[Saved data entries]
******

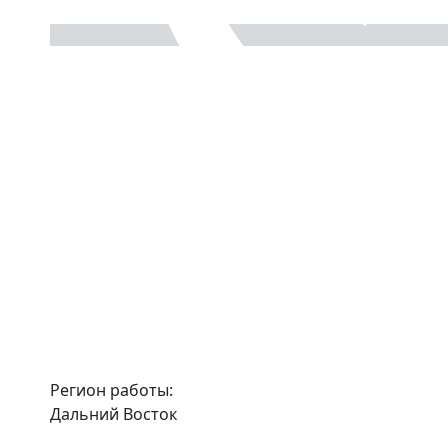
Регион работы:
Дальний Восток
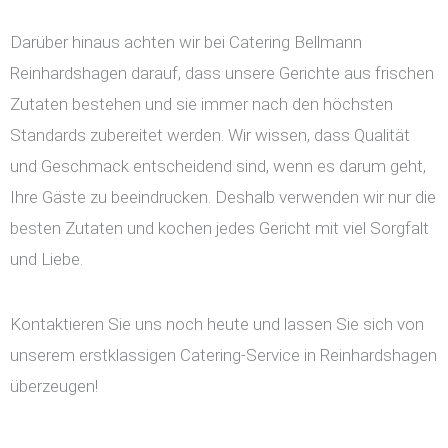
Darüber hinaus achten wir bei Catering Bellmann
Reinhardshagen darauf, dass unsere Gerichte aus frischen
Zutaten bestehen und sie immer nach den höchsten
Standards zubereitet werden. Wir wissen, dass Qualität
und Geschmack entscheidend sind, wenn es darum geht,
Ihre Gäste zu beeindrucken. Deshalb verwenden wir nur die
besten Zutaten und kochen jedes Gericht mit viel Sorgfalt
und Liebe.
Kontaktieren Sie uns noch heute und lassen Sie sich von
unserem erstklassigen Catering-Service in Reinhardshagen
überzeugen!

******

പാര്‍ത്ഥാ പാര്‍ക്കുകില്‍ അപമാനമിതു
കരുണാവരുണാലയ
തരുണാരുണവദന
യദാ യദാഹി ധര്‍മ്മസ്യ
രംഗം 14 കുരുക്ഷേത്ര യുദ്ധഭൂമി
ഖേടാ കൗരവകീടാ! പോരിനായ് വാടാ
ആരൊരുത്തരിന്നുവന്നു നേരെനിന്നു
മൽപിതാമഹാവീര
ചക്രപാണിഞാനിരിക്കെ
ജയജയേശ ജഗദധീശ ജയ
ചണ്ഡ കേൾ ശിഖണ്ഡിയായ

******

In the entries above, some lines hold the string "dass". Copy each of them.

Reinhardshagen darauf, dass unsere Gerichte aus frischen
Standards zubereitet werden. Wir wissen, dass Qualität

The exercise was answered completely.